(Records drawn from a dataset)
****************************************

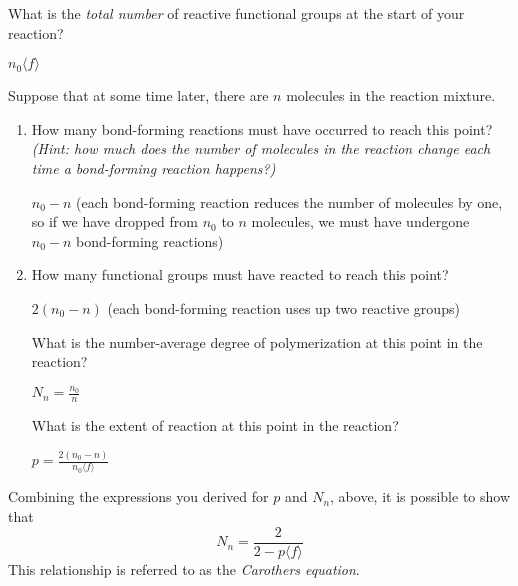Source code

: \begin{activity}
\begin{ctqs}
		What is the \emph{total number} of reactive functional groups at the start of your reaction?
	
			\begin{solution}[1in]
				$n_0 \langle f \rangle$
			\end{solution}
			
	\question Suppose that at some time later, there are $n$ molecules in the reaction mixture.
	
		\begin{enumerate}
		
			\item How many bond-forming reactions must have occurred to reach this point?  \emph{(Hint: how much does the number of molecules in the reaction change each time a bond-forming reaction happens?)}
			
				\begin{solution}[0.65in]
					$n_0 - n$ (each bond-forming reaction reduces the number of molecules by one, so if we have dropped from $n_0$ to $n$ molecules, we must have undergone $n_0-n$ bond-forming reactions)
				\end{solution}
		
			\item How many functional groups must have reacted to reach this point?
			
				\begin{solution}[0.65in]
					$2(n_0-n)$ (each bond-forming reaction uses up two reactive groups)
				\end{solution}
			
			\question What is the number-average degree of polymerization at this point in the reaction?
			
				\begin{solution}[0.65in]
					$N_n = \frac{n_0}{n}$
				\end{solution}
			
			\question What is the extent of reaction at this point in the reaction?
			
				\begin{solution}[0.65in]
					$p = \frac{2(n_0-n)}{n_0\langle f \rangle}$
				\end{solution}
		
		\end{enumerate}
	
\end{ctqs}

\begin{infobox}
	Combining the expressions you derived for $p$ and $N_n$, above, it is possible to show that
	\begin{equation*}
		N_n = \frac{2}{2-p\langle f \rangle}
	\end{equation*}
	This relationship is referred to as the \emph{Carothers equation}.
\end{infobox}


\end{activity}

****************************************

What lines above contain the string "number"? Copy all of them.

		What is the \emph{total number} of reactive functional groups at the start of your reaction?
			\item How many bond-forming reactions must have occurred to reach this point?  \emph{(Hint: how much does the number of molecules in the reaction change each time a bond-forming reaction happens?)}
					$n_0 - n$ (each bond-forming reaction reduces the number of molecules by one, so if we have dropped from $n_0$ to $n$ molecules, we must have undergone $n_0-n$ bond-forming reactions)
			\question What is the number-average degree of polymerization at this point in the reaction?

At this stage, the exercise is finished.